* _PROBLEM DESCRIPTION_:
In the forum thread, what does Battle-Brother Cain say the unit would need to have to count toward the tally?

* _PASSAGE FOR REVIEW_:
_ _ _ _ _ _ _
I think your opponent would have to be truly determined to win to claim having the Daemonic Rule did not make you a Daemon.


----------



## Battle-Brother Cain (Apr 7, 2011)

Still not sure what the point is. Its daemonic. It already gets the "ignores stunned and shaken results" and has a BS 3 just like every other possessed engine. What difference would Daemon of Nurgle make. Its just a Defiler with different gear and a cover save.


----------



## aboytervigon (Jul 6, 2010)

It would allow it to add to the tally of nurgle.


----------



## Battle-Brother Cain (Apr 7, 2011)

OIC. Does a defiler add to the tally? Cause thats all this is, at least Rules wise. You could argue "its in the name" but thats not really an argument. Id say it would have to have the mark of nurgle, just like every other thing that is definitively nurgle in order to count. This is just a defiler.


----------



## aboytervigon (Jul 6, 2010)
_ _ _ _ _ _ _
* _EXTRACTED INFORMATION_:
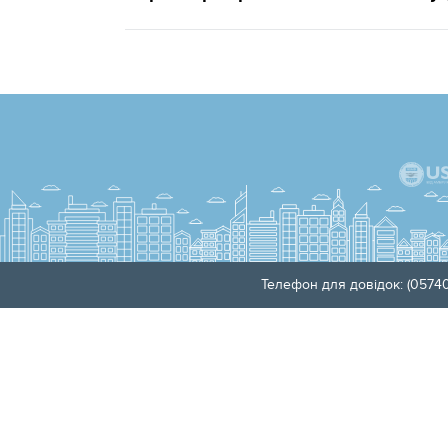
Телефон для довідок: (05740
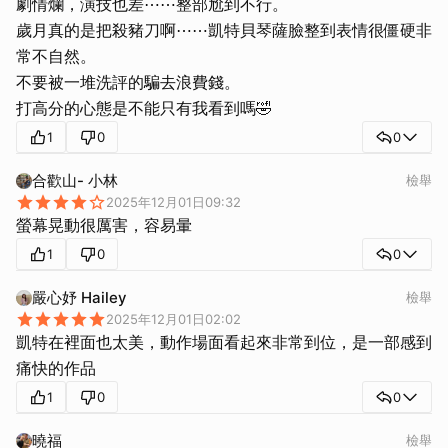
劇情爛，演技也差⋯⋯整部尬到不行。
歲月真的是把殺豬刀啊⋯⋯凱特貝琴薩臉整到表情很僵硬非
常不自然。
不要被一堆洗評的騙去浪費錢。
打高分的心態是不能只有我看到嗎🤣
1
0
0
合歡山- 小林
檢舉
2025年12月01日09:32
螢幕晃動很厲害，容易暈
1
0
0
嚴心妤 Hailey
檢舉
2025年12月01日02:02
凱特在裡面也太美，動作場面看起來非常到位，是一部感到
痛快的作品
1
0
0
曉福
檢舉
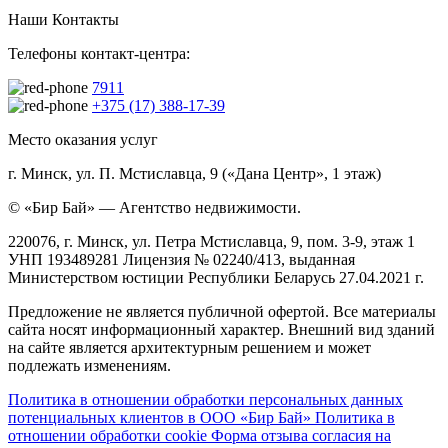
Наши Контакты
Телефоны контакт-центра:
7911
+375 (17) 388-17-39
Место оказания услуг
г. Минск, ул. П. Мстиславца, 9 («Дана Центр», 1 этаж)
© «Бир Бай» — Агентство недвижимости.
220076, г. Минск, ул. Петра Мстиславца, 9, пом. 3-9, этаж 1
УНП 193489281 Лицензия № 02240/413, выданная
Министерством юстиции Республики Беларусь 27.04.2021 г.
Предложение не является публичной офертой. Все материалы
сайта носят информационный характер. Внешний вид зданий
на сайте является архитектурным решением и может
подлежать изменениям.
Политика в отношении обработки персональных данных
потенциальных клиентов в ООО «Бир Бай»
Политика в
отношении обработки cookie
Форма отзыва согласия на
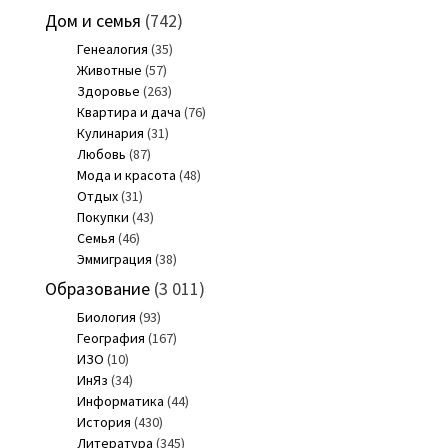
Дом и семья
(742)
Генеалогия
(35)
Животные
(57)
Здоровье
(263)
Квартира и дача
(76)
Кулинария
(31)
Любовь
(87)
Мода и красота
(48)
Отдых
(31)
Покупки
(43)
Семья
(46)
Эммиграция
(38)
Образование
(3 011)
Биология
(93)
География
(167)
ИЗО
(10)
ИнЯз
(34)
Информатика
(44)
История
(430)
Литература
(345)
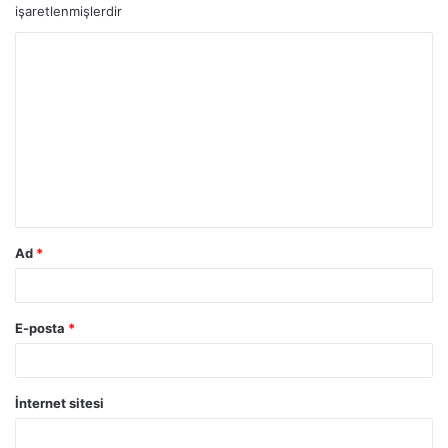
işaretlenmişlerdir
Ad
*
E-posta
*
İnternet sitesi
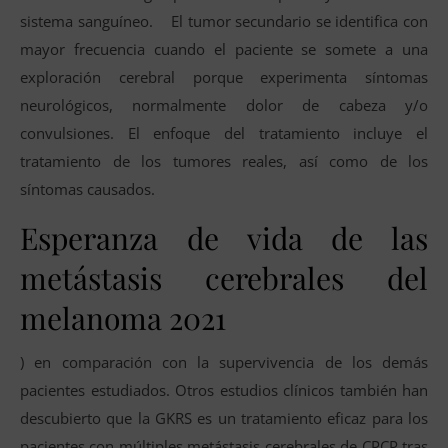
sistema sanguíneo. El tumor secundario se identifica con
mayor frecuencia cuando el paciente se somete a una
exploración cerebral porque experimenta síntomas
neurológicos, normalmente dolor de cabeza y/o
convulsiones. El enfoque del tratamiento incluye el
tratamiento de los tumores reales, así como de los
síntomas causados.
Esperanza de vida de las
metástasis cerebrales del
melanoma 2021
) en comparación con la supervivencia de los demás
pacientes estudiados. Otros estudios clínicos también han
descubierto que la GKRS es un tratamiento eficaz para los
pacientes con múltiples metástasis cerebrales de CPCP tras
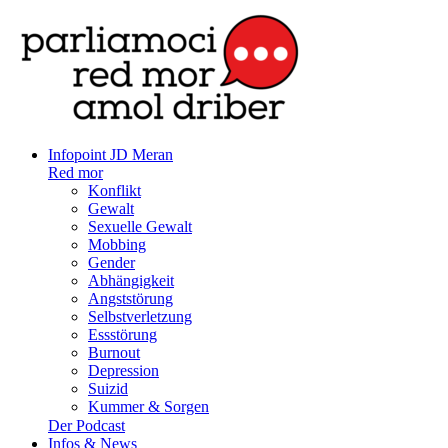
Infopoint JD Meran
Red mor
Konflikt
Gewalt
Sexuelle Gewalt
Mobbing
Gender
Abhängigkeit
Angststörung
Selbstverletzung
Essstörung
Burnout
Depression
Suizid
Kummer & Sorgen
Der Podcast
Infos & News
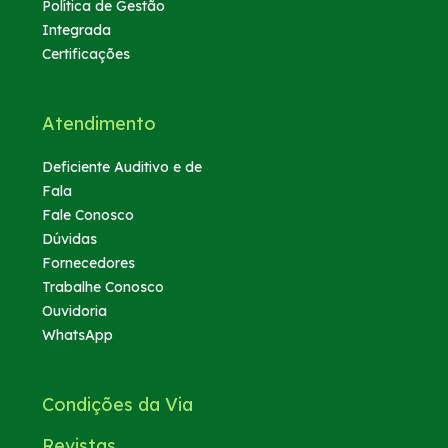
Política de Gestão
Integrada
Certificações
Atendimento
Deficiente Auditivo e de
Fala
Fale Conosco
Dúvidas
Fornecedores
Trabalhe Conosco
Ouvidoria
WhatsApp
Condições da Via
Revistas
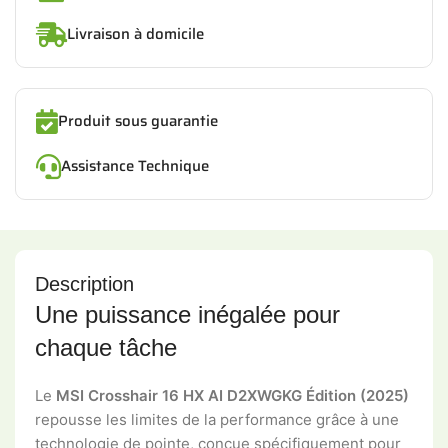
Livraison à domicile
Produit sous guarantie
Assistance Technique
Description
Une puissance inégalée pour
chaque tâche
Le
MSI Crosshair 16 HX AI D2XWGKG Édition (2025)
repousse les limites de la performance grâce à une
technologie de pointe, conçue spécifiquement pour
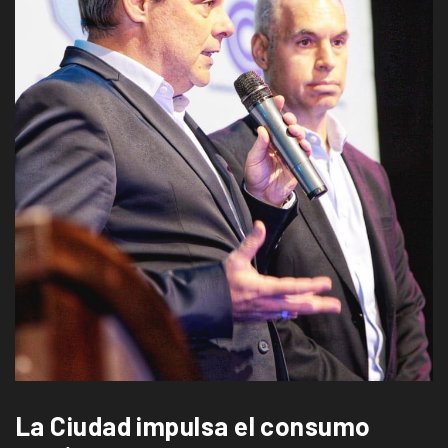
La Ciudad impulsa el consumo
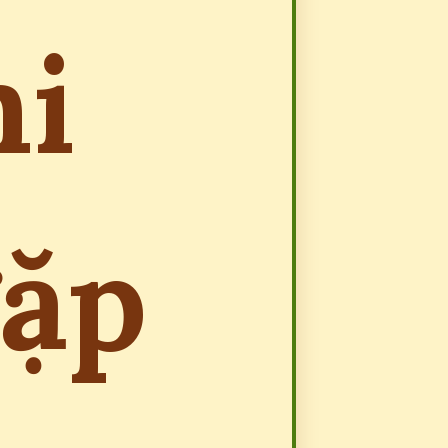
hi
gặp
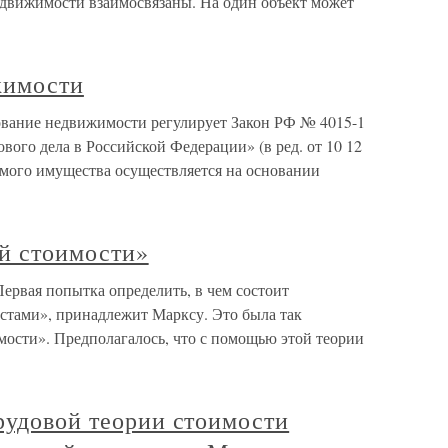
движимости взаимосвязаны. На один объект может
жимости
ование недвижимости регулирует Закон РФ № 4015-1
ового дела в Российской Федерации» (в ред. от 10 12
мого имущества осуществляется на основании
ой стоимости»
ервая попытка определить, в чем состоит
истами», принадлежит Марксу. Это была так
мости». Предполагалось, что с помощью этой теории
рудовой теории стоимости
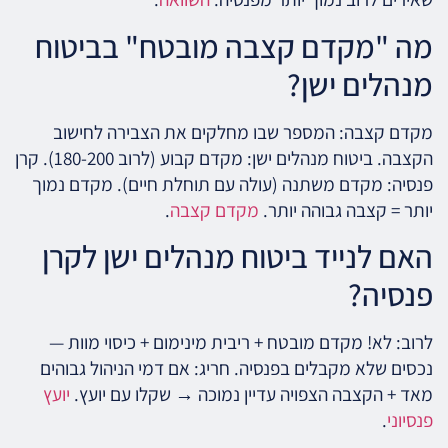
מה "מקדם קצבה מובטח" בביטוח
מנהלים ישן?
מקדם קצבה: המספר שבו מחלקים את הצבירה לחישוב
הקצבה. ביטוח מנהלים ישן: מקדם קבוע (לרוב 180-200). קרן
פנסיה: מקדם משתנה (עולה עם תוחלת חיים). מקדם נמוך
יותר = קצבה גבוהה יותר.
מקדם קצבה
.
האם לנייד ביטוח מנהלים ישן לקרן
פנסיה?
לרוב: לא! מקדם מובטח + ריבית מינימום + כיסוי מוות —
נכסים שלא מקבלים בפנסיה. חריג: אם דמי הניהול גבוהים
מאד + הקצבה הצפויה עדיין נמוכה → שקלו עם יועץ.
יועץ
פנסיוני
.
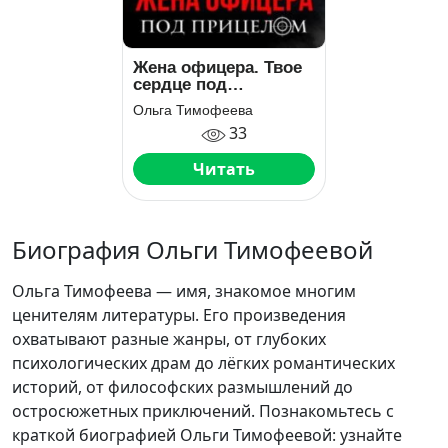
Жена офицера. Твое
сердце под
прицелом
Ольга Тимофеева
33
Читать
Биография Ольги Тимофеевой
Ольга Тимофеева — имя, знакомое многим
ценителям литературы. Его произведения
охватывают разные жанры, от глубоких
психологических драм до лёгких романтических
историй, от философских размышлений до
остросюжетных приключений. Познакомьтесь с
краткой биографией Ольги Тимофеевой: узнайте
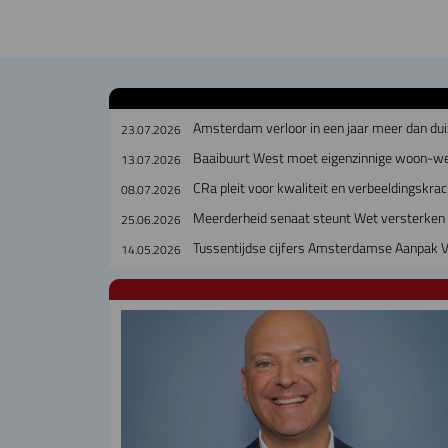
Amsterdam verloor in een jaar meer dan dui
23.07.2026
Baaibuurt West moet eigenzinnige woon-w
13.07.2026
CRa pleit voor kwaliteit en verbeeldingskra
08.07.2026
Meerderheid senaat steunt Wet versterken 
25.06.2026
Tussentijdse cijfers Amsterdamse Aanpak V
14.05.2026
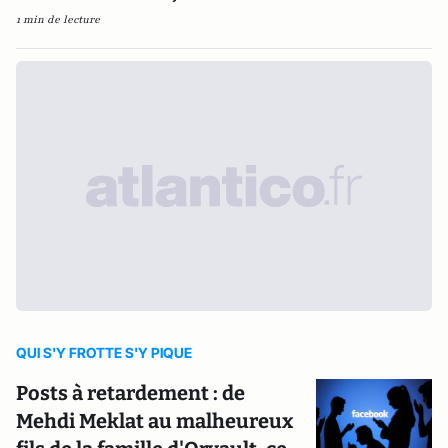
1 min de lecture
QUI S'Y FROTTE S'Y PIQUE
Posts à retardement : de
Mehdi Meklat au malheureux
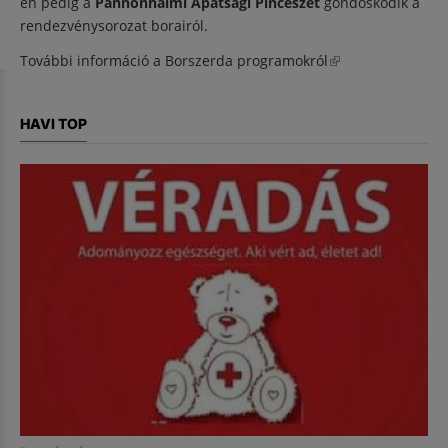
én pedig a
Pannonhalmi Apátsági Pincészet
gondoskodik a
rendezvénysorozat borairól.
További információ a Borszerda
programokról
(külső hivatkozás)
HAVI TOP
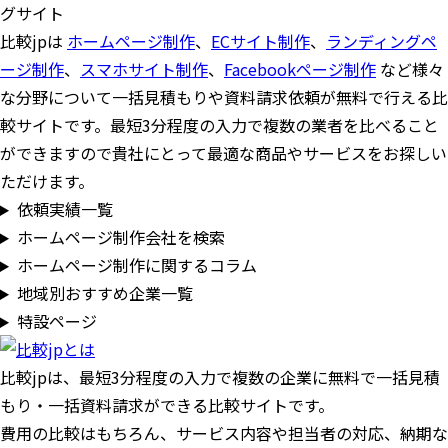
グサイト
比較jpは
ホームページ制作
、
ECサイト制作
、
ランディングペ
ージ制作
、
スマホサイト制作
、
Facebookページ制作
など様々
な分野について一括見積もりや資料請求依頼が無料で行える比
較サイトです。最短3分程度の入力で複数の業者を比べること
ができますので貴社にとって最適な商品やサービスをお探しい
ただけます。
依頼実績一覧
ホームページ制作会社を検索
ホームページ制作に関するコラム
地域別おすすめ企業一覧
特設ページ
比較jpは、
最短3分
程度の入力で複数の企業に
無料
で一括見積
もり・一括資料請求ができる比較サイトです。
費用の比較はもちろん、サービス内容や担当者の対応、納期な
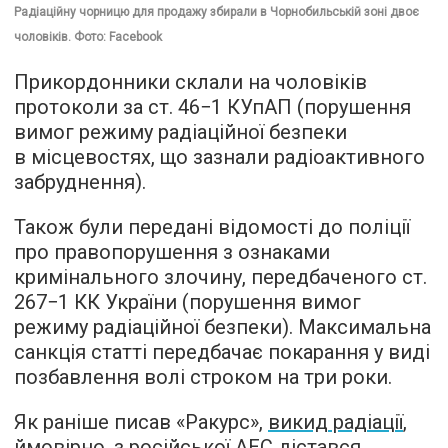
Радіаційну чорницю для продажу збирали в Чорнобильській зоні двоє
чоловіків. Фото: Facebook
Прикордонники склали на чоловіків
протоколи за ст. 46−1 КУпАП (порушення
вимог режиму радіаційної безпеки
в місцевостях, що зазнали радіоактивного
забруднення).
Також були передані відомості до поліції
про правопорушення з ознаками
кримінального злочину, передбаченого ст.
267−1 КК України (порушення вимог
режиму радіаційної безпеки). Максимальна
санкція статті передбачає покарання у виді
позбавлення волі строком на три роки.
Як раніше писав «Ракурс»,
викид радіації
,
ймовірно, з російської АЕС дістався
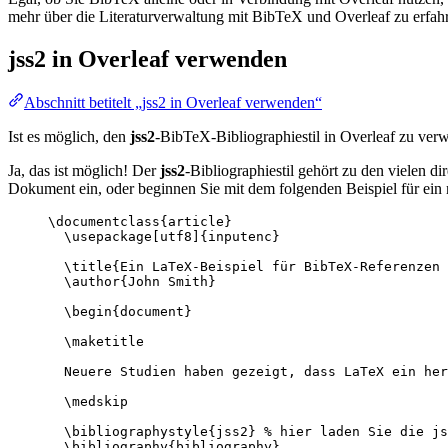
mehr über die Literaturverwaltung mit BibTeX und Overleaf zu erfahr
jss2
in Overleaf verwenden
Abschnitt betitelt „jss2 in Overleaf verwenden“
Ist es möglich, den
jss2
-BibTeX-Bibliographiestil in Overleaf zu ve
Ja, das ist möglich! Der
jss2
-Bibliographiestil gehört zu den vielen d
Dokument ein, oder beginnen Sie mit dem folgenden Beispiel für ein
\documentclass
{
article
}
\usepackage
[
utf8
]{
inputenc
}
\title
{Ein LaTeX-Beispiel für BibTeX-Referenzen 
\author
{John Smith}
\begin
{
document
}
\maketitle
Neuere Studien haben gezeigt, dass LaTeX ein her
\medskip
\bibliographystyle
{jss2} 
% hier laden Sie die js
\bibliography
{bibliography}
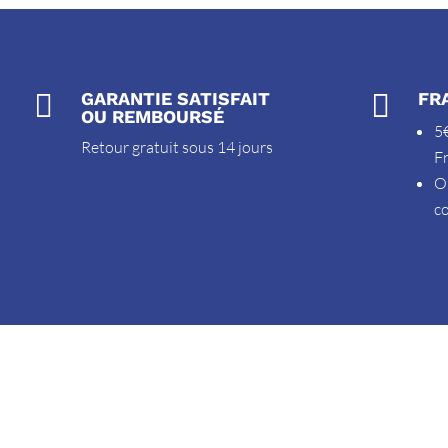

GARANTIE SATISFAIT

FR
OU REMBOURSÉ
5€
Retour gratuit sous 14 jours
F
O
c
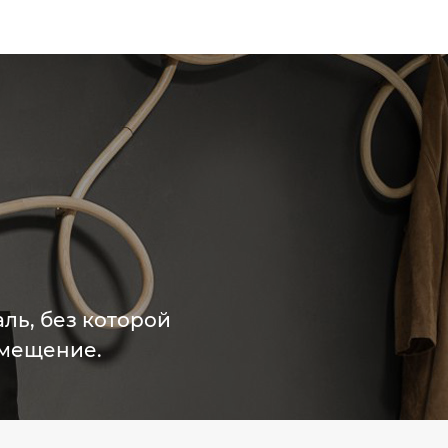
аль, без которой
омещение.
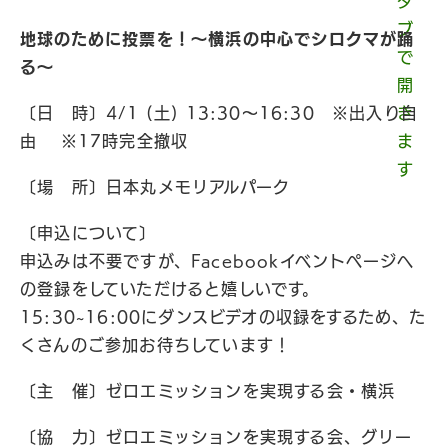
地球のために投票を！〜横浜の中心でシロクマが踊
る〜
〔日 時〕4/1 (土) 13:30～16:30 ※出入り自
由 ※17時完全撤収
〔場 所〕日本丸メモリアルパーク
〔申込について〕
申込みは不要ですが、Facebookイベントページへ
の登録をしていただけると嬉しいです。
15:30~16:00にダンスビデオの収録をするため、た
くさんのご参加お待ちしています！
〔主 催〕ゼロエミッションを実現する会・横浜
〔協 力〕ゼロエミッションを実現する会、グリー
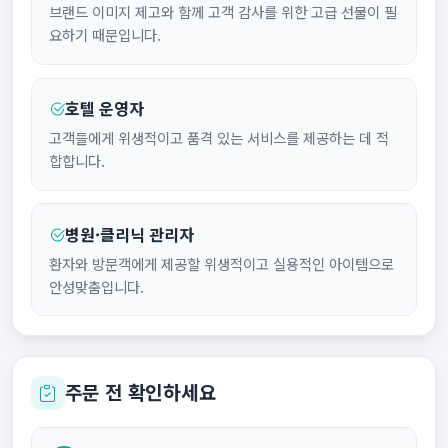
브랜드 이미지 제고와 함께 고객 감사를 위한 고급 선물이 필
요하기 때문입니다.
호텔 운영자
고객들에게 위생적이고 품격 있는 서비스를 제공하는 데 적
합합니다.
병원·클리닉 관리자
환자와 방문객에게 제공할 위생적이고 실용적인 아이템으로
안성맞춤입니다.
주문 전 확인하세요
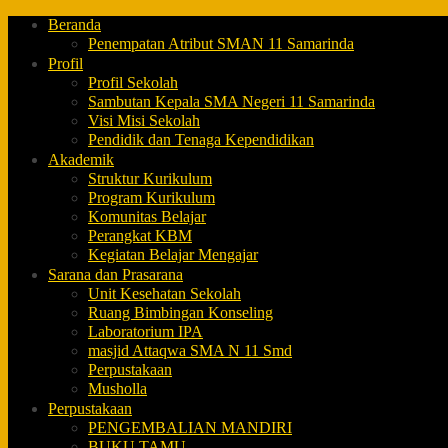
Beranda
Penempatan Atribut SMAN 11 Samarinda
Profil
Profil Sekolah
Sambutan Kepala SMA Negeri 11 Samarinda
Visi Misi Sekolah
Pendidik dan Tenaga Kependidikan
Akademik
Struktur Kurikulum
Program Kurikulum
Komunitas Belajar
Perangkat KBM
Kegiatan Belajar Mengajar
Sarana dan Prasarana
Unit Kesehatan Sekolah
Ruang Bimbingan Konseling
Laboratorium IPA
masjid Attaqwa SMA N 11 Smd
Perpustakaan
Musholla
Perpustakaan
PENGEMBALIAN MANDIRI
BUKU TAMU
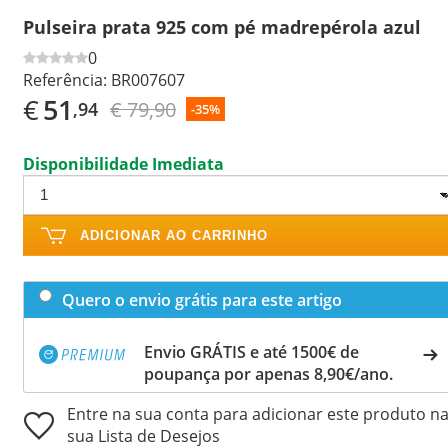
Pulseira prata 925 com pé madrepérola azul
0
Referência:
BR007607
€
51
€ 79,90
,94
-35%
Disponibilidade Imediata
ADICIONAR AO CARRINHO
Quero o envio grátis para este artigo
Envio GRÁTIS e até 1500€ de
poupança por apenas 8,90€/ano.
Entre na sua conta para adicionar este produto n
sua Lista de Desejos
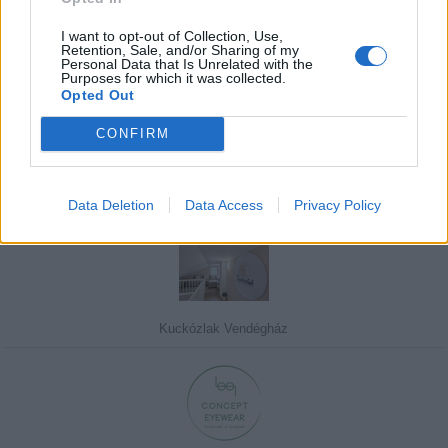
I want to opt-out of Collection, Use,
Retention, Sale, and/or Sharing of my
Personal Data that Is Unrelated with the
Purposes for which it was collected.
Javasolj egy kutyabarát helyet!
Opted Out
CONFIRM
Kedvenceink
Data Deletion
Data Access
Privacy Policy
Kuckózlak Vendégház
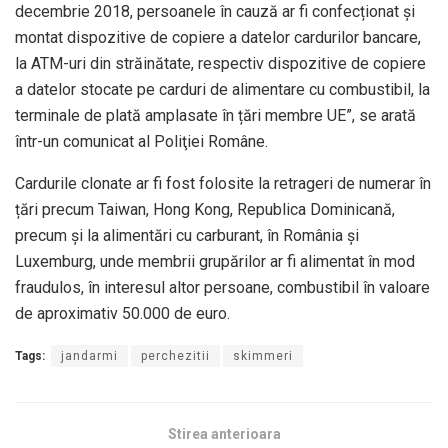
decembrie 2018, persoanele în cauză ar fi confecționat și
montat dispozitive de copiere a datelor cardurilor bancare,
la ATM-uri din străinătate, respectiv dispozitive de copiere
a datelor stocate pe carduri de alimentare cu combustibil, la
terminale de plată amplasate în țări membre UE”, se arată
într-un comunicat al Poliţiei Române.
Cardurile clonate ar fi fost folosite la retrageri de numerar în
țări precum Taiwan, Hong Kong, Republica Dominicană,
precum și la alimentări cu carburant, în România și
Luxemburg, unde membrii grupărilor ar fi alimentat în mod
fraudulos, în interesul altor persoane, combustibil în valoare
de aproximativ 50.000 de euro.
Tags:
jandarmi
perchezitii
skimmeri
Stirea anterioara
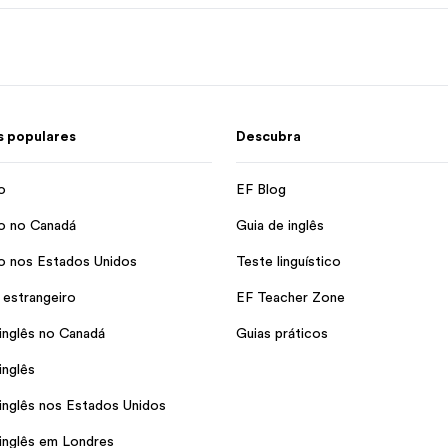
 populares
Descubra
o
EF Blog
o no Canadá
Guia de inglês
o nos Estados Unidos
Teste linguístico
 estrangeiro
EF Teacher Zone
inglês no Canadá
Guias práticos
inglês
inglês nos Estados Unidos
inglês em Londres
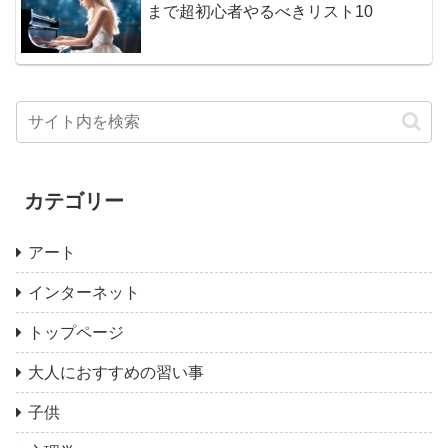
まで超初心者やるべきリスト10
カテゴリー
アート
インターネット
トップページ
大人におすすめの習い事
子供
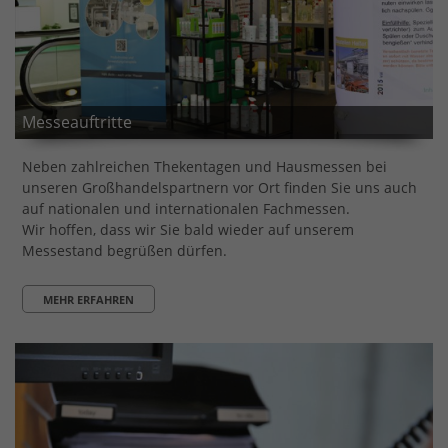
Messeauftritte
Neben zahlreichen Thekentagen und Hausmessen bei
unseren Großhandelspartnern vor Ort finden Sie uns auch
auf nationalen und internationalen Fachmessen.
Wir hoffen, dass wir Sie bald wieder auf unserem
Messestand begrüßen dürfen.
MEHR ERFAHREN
_ _ _ _ _ _ _
* _WRITTEN REPLY_:
The mark of Nurgle.